TAREA ESCRITA A – ¿En qué año, según el texto de lectura, se instaló la estatua de Septimio Severo en la plaza principal de Trípoli?

TEXTO DE LECTURA –
☆ ☆ ☆
El retrato en bronce del peor enemigo de Muammar al-Gadafi yace boca arriba dentro de un arcón de madera en el oscuro almacén de un museo. Su nombre, Septimio Severo.
Al igual que Gadafi, había nacido en lo que hoy es el Estado de Libia, y
durante 18 años, entre los siglos II y III d.C., gobernó el Imperio
romano. Su lugar de nacimiento, Leptis Magna –una ciudad comercial
situada a 130 kilómetros al este de la ciudad fenicia de Oea, la
actual Trípoli–, se convirtió en una segunda Roma. Más de 1.700 años
después de la muerte del emperador, los italianos que colonizaron Libia
honraron su memoria erigiendo una imponente estatua en la que aparece
alzando una antorcha con la mano derecha; la instalaron en 1933 en la
plaza principal de Trípoli (ahora plaza de los Mártires), donde permaneció durante medio siglo, hasta que otro líder la hizo retirar.
«La
estatua se convirtió en portavoz de la oposición, porque era la única
cosa que Gadafi no podía castigar –dice Hafed Walda, nacido en Libia y
profesor de arqueología en el King’s College de Londres–. Los ciudadanos
se preguntaban a diario: ¿qué ha dicho hoy Septimio Severo? El viejo emperador se convirtió en fuente de irritación para el régimen, y Gadafi lo
exilió a un vertedero. La gente de Leptis Magna fue a rescatarlo y lo
devolvió a su hogar.» Allí es donde lo encontré, en aquella caja de
madera, esperando el destino que la nueva Libia le deparara.
☆ ☆ ☆
TAREA ESCRITA B – Convierte en una lista JSON de cadenas las líneas de las entradas, desde la línea que contiene "catalogue / barcode: US 534219" hasta el final de las entradas, ambos extremos incluidos. Usa una cadena por línea y omite las líneas en blanco.
☆ ☆ ☆
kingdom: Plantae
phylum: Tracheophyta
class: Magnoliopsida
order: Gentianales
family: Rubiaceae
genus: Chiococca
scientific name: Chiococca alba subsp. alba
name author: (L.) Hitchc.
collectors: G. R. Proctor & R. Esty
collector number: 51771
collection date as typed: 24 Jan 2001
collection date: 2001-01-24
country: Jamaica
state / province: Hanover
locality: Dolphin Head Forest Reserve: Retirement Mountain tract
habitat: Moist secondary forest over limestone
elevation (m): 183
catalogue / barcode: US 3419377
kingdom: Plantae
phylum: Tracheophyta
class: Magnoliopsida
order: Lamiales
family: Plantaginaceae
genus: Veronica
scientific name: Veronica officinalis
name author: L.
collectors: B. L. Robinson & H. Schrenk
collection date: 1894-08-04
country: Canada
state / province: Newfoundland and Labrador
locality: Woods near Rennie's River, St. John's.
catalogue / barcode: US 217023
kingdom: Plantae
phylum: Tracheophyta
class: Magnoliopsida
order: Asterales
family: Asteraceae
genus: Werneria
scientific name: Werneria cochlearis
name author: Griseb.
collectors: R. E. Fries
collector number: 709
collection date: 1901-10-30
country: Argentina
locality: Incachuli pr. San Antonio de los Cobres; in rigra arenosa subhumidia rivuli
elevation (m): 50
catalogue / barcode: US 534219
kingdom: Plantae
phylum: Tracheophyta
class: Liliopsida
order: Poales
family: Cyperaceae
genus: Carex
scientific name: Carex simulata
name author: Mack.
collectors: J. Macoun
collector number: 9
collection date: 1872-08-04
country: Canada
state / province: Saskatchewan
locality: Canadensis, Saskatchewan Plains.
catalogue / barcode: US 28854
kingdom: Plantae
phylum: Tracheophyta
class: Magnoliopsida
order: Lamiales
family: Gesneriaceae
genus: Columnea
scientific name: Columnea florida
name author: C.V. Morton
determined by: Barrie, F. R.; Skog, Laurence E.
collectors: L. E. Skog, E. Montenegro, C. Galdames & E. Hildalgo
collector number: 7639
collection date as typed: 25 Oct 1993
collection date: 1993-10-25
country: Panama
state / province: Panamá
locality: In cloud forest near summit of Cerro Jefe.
☆ ☆ ☆
RESULTADO FINAL A – En 1933.

RESULTADO FINAL B –
[
  "catalogue / barcode: US 534219",
  "kingdom: Plantae",
  "phylum: Tracheophyta",
  "class: Liliopsida",
  "order: Poales",
  "family: Cyperaceae",
  "genus: Carex",
  "scientific name: Carex simulata",
  "name author: Mack.",
  "collectors: J. Macoun",
  "collector number: 9",
  "collection date: 1872-08-04",
  "country: Canada",
  "state / province: Saskatchewan",
  "locality: Canadensis, Saskatchewan Plains.",
  "catalogue / barcode: US 28854",
  "kingdom: Plantae",
  "phylum: Tracheophyta",
  "class: Magnoliopsida",
  "order: Lamiales",
  "family: Gesneriaceae",
  "genus: Columnea",
  "scientific name: Columnea florida",
  "name author: C.V. Morton",
  "determined by: Barrie, F. R.; Skog, Laurence E.",
  "collectors: L. E. Skog, E. Montenegro, C. Galdames & E. Hildalgo",
  "collector number: 7639",
  "collection date as typed: 25 Oct 1993",
  "collection date: 1993-10-25",
  "country: Panama",
  "state / province: Panamá",
  "locality: In cloud forest near summit of Cerro Jefe."
]